= Problem to solve =
Reproduce the forum thread about the python found in a Cairns roof, word for word and in full.

# Snake surprise signals stop work



## holes (Feb 27, 2010)

*Published On:* 2-27-2010
*Source:* The Cairns Post

Workers had to put the brakes on an insulation job yesterday after finding a large python in the roof of a Cairns house.

*Go to Original Article*


----------



## holes (Feb 27, 2010)

As if these insulation guys didnt have enough to worry about thanks to government stuff ups and shonky businesses giving them a bad name, now they have to stop work because of a beautiful and natural pest controller (lol)


----------



## misssullivan (Feb 27, 2010)

Hahaha i have a family friend who does roofing in QLD and comes across snakes all the time he thinks its cool lol


----------



## Renagade (Feb 28, 2010)

is the snakes name peter garret?


----------



## Jonno from ERD (Feb 28, 2010)

Nice work Rohan - Yet another successful ERD course attendee


----------



## Origamislice (Feb 28, 2010)

excuse me if i'm incorrect, but i thought that water pythons like water... Why would the wet weather be driving them inside?


----------



## holes (Feb 28, 2010)

you are correct , the water python is australia's most aquatic python, but however is not fully aquatic. I think you will find the comment in the article was a generaql comment relating to the amount of removals this particular guy has had this week here in cairns.

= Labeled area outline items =
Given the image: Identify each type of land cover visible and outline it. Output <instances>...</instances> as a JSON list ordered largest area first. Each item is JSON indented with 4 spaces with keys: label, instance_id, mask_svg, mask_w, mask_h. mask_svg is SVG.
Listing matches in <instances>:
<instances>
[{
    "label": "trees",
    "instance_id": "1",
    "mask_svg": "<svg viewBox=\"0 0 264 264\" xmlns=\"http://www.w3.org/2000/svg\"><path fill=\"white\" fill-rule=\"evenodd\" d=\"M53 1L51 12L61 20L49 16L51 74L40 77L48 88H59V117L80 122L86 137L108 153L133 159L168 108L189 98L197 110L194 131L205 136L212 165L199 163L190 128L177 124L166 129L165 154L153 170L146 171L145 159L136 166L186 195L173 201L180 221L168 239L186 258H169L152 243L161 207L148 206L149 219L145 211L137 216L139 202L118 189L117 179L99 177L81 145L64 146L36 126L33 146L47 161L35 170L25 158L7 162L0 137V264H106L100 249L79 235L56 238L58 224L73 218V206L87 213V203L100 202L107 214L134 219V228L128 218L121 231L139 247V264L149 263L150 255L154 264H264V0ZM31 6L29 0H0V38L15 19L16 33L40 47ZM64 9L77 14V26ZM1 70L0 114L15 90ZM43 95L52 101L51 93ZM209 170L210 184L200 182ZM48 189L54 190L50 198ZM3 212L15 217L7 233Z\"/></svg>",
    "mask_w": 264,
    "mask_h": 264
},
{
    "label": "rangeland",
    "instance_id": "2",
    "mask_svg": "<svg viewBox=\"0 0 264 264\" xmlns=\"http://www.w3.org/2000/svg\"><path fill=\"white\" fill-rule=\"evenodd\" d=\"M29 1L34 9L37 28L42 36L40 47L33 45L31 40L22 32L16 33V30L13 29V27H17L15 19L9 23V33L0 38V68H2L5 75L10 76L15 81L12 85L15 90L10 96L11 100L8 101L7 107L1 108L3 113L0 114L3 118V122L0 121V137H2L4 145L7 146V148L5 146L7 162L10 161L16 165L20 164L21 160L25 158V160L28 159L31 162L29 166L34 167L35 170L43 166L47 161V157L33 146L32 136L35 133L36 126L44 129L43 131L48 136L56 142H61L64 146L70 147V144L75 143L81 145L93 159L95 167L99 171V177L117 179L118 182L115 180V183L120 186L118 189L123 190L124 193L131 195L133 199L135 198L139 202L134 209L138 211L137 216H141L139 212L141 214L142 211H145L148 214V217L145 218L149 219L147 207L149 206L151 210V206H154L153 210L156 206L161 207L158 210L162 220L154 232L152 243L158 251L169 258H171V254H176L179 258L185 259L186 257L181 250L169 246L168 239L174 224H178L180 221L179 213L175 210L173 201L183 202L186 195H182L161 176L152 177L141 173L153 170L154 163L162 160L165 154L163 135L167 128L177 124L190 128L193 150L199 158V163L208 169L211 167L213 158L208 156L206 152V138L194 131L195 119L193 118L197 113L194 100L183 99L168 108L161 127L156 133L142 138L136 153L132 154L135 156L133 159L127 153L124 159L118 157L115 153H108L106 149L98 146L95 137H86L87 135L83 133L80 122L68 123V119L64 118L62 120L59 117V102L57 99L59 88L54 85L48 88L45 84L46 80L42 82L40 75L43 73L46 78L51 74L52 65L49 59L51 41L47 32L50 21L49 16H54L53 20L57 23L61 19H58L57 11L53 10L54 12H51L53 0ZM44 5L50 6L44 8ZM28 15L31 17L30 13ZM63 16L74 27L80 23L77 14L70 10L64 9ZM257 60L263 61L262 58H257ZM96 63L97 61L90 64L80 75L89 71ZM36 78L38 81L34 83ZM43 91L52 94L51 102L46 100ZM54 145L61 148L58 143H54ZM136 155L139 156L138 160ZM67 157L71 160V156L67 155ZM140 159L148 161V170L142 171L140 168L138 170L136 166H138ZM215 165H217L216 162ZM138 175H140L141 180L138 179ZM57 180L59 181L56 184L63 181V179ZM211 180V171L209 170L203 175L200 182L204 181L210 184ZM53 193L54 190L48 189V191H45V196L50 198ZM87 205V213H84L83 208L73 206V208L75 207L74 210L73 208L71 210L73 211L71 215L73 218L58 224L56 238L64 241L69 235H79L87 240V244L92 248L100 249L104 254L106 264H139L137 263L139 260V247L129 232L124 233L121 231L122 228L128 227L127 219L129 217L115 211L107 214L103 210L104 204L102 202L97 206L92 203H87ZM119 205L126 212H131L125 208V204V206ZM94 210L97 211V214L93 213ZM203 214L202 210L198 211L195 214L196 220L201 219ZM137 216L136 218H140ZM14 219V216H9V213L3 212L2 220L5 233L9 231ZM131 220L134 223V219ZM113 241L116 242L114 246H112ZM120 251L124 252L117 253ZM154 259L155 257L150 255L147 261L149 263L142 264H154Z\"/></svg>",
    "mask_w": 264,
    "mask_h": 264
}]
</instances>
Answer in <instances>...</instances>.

* * *

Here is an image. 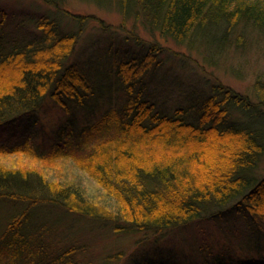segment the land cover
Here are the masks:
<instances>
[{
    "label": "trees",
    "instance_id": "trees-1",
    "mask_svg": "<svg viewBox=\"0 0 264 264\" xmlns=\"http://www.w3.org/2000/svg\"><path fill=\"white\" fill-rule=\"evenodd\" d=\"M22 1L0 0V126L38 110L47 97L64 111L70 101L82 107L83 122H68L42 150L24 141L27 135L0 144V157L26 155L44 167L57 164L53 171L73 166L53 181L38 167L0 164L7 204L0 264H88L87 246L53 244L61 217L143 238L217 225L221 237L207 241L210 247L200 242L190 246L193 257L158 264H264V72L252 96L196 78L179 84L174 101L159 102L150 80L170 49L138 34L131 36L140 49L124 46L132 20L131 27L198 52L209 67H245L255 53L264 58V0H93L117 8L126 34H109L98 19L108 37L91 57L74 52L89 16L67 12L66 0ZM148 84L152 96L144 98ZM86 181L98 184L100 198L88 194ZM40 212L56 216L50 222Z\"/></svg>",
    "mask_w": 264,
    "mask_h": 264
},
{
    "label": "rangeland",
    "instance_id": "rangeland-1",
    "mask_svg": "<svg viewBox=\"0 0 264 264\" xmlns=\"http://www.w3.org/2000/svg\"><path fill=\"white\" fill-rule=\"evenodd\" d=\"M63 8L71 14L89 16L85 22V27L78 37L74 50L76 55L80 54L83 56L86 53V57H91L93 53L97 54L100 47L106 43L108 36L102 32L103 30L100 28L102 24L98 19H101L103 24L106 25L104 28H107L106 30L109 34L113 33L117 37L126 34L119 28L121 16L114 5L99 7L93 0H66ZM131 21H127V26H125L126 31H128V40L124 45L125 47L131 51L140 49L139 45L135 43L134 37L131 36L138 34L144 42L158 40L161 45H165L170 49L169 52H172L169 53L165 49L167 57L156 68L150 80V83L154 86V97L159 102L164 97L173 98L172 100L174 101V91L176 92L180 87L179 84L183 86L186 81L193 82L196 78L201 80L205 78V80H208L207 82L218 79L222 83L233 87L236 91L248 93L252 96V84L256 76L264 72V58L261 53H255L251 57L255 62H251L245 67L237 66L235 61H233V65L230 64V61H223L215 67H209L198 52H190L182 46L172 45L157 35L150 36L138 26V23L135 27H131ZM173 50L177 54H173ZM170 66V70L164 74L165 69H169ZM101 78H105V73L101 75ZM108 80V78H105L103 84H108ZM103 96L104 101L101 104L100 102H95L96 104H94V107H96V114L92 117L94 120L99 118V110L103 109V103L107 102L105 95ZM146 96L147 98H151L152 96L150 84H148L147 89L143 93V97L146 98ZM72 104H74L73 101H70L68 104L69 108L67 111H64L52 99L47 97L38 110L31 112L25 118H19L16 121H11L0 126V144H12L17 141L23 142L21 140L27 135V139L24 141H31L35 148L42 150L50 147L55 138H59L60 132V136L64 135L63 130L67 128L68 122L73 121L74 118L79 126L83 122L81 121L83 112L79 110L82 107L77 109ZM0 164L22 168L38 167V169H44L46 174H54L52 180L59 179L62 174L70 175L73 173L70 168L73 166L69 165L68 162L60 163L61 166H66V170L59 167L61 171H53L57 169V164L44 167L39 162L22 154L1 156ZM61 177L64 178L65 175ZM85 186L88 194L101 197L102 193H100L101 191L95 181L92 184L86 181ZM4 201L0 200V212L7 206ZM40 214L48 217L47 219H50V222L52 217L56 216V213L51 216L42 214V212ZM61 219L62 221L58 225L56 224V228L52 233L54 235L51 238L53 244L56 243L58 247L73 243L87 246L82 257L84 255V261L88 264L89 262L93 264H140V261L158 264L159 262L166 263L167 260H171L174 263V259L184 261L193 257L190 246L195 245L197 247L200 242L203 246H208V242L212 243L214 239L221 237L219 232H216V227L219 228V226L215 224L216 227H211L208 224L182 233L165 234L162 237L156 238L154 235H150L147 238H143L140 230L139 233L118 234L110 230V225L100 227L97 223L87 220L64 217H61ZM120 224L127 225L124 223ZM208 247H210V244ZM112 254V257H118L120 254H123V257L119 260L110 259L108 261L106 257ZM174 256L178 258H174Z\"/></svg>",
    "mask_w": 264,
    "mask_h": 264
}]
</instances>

= Solution for this task =
# Snake surprise signals stop work



## holes (Feb 27, 2010)

*Published On:* 2-27-2010
*Source:* The Cairns Post

Workers had to put the brakes on an insulation job yesterday after finding a large python in the roof of a Cairns house.

*Go to Original Article*


----------



## holes (Feb 27, 2010)

As if these insulation guys didnt have enough to worry about thanks to government stuff ups and shonky businesses giving them a bad name, now they have to stop work because of a beautiful and natural pest controller (lol)


----------



## misssullivan (Feb 27, 2010)

Hahaha i have a family friend who does roofing in QLD and comes across snakes all the time he thinks its cool lol


----------



## Renagade (Feb 28, 2010)

is the snakes name peter garret?


----------



## Jonno from ERD (Feb 28, 2010)

Nice work Rohan - Yet another successful ERD course attendee


----------



## Origamislice (Feb 28, 2010)

excuse me if i'm incorrect, but i thought that water pythons like water... Why would the wet weather be driving them inside?


----------



## holes (Feb 28, 2010)

you are correct , the water python is australia's most aquatic python, but however is not fully aquatic. I think you will find the comment in the article was a generaql comment relating to the amount of removals this particular guy has had this week here in cairns.